Much to my surprise, Conrad Black (yes ‘the’ Conrad Black), has written an article entitled “The shabby, shallow world of the militant atheist” within the National Post (a paper he once owned), and there he trots out a litany of rather weird claims in order to assert a god claim. If it had been anybody else, I’d most probably not have bothered, but hey, this is Conrad Black, so let’s leap in and take a look.
Claim 1: John Lennox is just the very best Christian Apologist going and nobody can refute what he says.
He writes …
Dr. John Lennox, professor of mathematics at Oxford University and one of the most rational and persuasive advocates of a Christian theistic view of the world, … Dr. Lennox is one of the world’s most eminent mathematicians and he is on the side of those men of science and reason such as Sir Isaac Newton, whose reaction to discoveries of the intellectual and natural wonders of the universe is to be more convinced than they had been before of the existence of a divine intelligence that had created such an intricate and complex mechanism as the universe
Lennox might indeed be a good mathematician, and also a good debater, but if you take a look at his actual claims, they turn out to be pure unadulterated nonsense. Basically they boil down to “I have no idea how the Universe could have happened naturally, therefore God did it by magic”.

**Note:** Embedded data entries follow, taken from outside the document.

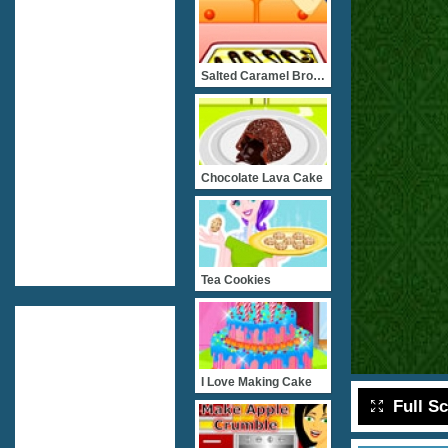
Salted Caramel Brownies
Chocolate Lava Cake
Tea Cookies
I Love Making Cake
Full S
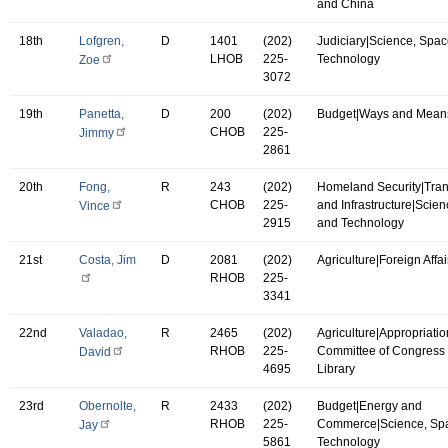
and China
18th
Lofgren,
D
1401
(202)
Judiciary|Science, Spac
LHOB
225-
Technology
Zoe
3072
19th
Panetta,
D
200
(202)
Budget|Ways and Mean
CHOB
225-
Jimmy
2861
20th
Fong,
R
243
(202)
Homeland Security|Tran
CHOB
225-
and Infrastructure|Scie
Vince
2915
and Technology
21st
Costa, Jim
D
2081
(202)
Agriculture|Foreign Affai
RHOB
225-
3341
22nd
Valadao,
R
2465
(202)
Agriculture|Appropriatio
RHOB
225-
Committee of Congress 
David
4695
Library
23rd
Obernolte,
R
2433
(202)
Budget|Energy and
RHOB
225-
Commerce|Science, Sp
Jay
5861
Technology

So apart from this being a bit of misguided hero worship (are Christians permitted to do that), it is an appeal to an authority who is not actually an authority on the subject at all, and has exactly zero credible evidence.
Claim 2: “militant atheists”
What the heck is “militant” about not believing claims that don’t have any evidence?
This tends to be a term that the religious use to describe non-religious people who not only don’t believe, but also speak out.
If that is a valid use of the word “Militant” then is Mr Black a “Militant” Christian because he wrote an article?
It is in fact a rather dishonest term designed to slur those whom it is directed against, is not factual in any meaningful way, and is instead a raw unadulterated ad hominem.
Claim 3: Without God you can’t be good
He claims …
neither he, nor his fellow vocal atheistic militants, such as Singer, David Hawking, Jonathan Glover and Richard Rorty, all formidable academics, can dispute that without some notion of a divine intelligence and its influence on the culture of the world through the various religions (though the principal religions are not interchangeably benign or influential) there would be no serious ethical conceptions.
… and there rests even more pure unadulterated nonsense.
The Bible, is a pro-slavery book from cover to clover, and also contains rather a lot of obnoxious stuff that this supposedly moral god directed his chosen people to do, such as genocide on a ‘biblical’ scale. The reason you recognise that it is so, is not because some supernatural entity has imparted some moral compass into you, but rather because the empathy and compassion that humans have evolved with has enabled our culture to come to such a realisation … no god required.
- Evidence that this “divine” intelligence exists – zero.
- Evidence that human ethics have a supernatural origin – zero.
- Evidence that the religious are morally superior than the non religious – zero
Claim 4: atheism is a faith
Time to roll your eyes, and yes this is a truly silly claim.
The religious assert a god claim, and when evidence is called for, none emerges, so the claim is dismissed. The vast majority of atheists operate on that basis, they are not asserting a “No God” claim, but rather they dismiss the god claim due to a lack of a reason for accepting it – or to translate – why they heck would anybody even begin to attempt to disprove something that has never actually been proven … ever.
Try this … “I claim that I’m from Mars, and unless you can produce evidence to disprove that, then my claim is true”
Happy to go with that “logic”?
For the exact same reason, this argument that atheism is a faith falls apart, it is not a belief that there is no god, but rather is the observation that the evidence for the various religious claims is totally non-existent.
Claim 5: unexplained developments that are in fact miraculous sometimes occur
Evidence for this claim – zero (this lack of any evidence is very much a theme here)
There is much that happens that we cannot explain, but when faced with something apparently magic, making the leap to “God did it” is not an explanation, it simply means you don’t understand.
As an example of exactly this, Richard Feynman recalls how the clock sitting on the table beside his wife stopped at the exact moment of her death. This looked supernatural, but all that is happening is that you are missing some information. As she was dying, the nurses rushed to assist, and accidentally knocked the clock off the table, breaking it, and then placed it back.
So Mr Black is a believer … that’s fine.
Is he offering us a credible argument? Nope, instead he is rolling out the same well-worn chestnuts.
So why did any of this attract my attention?
The thing that triggered my motivation to write a response is finding a guy such as Mr Black lecturing non-believers on the supposed moral superiority of belief. By taking this stance he is being grossly hypocritical, because this god fearing good Christian man who basks in the supposed ethical supremacy of his specific religious belief, is the same Mr Black who stole $80 million and went to jail.
What can I say except welcome to the truly shabby, shallow world of the militant Christian, a place of hypocrisy incarnate.